Sometimes a Vizsla just ends up in the wrong place at the wrong time. Sometimes the poor Hungarian Pointer goes to an unaware young family that heard they were "good with children."

For years we have seen Lab rescue, German Shephard rescue, Grayhound rescue. But with the popularity of the Hungarian Pointer as a "cool family dog", how do we slow down folks from making these simple mistakes? "A hunting dog? Who knew?"

RBD


----------



## mentobevizslas (Jul 9, 2011)

Hi Everyone,
I'm new to your group. Have been owned by vizslas since the 1970's. I currently own 2 females, 9 and 4 yrs old, and have 3 male fosters as part of the Vizsla Rescue Haven (www.vizslarescuehaven.org). You can find the vizsla rescue coordinator nearest you by going to
http://www.vcaweb.org/rescue/contacts.shtml

Unfortunately vizslas will always come into rescue as long as back yard breeders and puppy mills sell them and people do not research the breed they are buying. They do not properly screen puppy buyers -- just taking the money and running. Responsible breeders will take back the dogs they have sold.


----------



## einspänner (Sep 8, 2012)

The Show Me Vizsla Club has a pretty active rescue based in the Missouri/Kansas area. 
http://showmevizsla.homestead.com/R1.html

I'd also keep looking on petfinder. The turnover seems pretty slow if you're looking every day as I have been, but then you'll notice the new ones right away. Pure bred vizslas are rare, but they do come up. All the mislabled dogs can get annoying after awhile. The other day I saw a 7mo old out in CA that I contacted So Cal V rescue about pulling out. Speaking of which, that's another option if you find a pup in a distant shelter that might be unwilling/unable to get it to you. 

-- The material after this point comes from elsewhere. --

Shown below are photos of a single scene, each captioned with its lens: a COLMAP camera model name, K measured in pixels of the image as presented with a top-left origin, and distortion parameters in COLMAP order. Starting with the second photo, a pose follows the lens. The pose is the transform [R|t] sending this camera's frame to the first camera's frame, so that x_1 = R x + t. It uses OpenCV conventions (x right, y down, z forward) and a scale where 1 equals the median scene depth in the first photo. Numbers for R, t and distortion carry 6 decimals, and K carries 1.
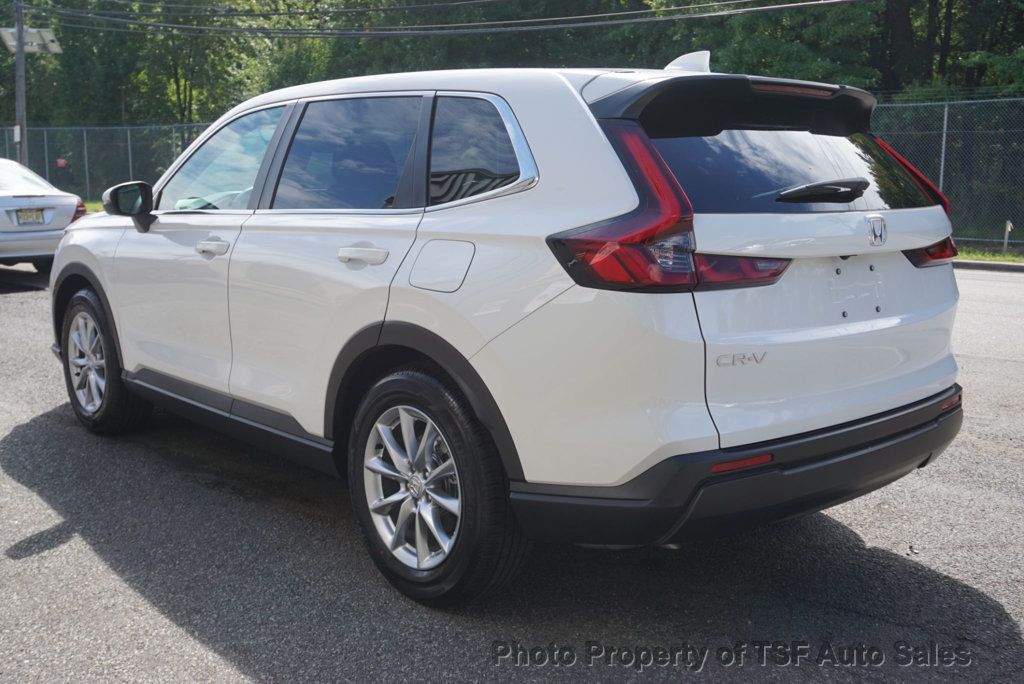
lens RADIAL K [[1069.6, 0, 512.0], [0, 1069.6, 342.0], [0, 0, 1]] dist [0.020272, 0.010437]
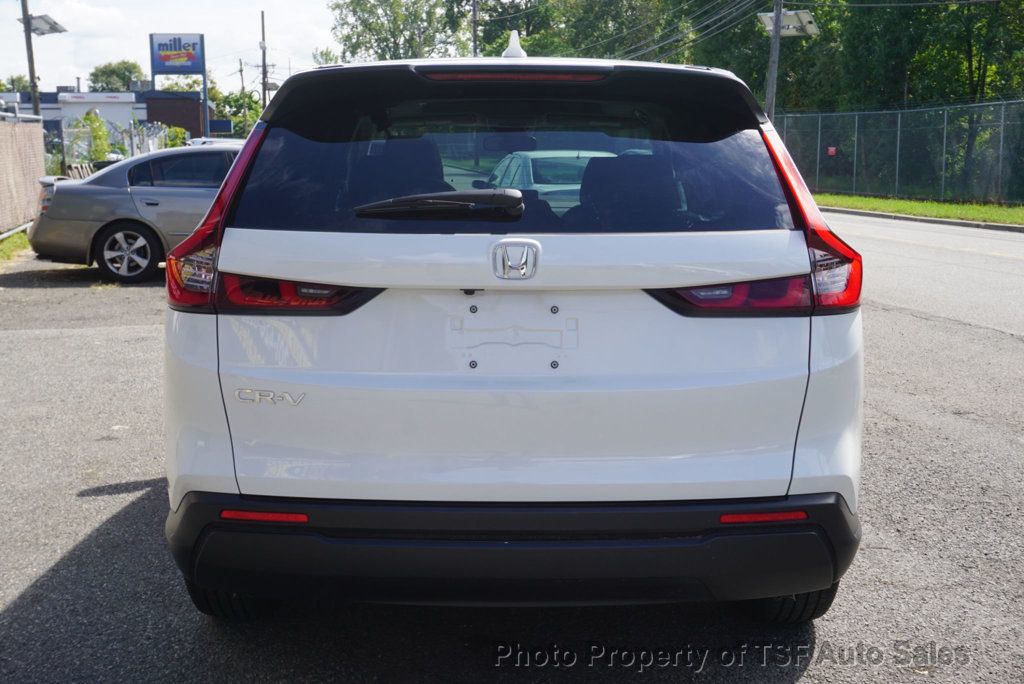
lens RADIAL K [[1221.7, 0, 512.0], [0, 1221.7, 342.0], [0, 0, 1]] dist [-0.017689, -0.033088]
pose [[0.746444, 0.100188, -0.657863, 0.724142], [-0.105323, 0.993927, 0.031864, -0.058131], [0.657061, 0.045503, 0.752463, 0.274866]]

You might also look at petharbor.com. Some shelters/rescue groups use this instead of petfinder. 

And if you find a dog that's out of your driving range, look into Pilots n Paws. They are a network of small plane pilots and other volunteers who will help transport your rescue pooch to you, often at no cost. http://pilotsnpaws.org/ Most flights are limited to 300 miles, but you can use their forum to arrange a few pilots, plus foster volunteers to break up larger distances. Pretty remarkable people! 
I was actually going to post about them? Has anyone worked with them before?


----------



## NeverGiveUpRAC (Aug 27, 2012)

Try http://vizsla.rescueme.org

You never know what you'll find there!


----------



## flynnandlunasmom (May 28, 2012)

New Hope Vizsla Rescue is another option 
http://www.newhopevizslarescue.org/

I have never rescued a vizsla and I know I can't while I have Flynn, but I know I will one day!


----------



## RubyRoo (Feb 1, 2011)

A little off topic but I always look at petfinder.com for Vizslas in my area. I am looking because I want to make sure that they are pulled from humane society or rescue that they are at and get them in my area Vizsla rescue where they have a chance to get adopted faster with the right owner.

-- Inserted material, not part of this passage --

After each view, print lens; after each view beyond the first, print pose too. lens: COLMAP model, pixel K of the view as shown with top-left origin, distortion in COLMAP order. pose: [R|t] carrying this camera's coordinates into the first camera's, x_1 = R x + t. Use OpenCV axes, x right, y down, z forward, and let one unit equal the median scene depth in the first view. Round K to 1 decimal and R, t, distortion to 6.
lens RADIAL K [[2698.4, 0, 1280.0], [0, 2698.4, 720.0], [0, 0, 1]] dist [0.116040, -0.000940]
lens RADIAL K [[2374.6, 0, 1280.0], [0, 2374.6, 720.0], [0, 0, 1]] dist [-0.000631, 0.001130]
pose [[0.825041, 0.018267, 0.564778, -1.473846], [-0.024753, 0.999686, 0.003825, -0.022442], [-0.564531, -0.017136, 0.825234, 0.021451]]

I just found one today and let my Vizsla club know and they will pull the dog and get a foster until adopted. I feel like a did my good deed for the day


----------



## heatherdyanna (Nov 14, 2012)

Thanks for the link to vizsla.rescueme.org - I just subscribed to notifications about Vs in my area 

I am looking casually into getting a second V, and I love the idea of finding one that's already born and needs a new home, rather than going to a breeder specifically. I'm not in a huge hurry to get one, so I've been cruising craigslist and kijiji in case one comes up in my area.


----------



## Crazy Kian (Aug 10, 2009)

heatherdyanna said:


> Thanks for the link to vizsla.rescueme.org - I just subscribed to notifications about Vs in my area
> 
> I am looking casually into getting a second V, and I love the idea of finding one that's already born and needs a new home, rather than going to a breeder specifically. I'm not in a huge hurry to get one, so I've been cruising craigslist and kijiji in case one comes up in my area.


Heather, contact Elaine Hopkins through the Vizsla Society of Ontario. I contacted her about Bosco when I first heard about him to make her aware that there was a dog in need of rescue.
If you look under Contact there is a pull down for Rescue, I am sure you can inquire through her.
Good luck.
http://www.vsovizsla.org


----------



## heatherdyanna (Nov 14, 2012)

Thanks, CrazyKian -- I'll reach out to her


----------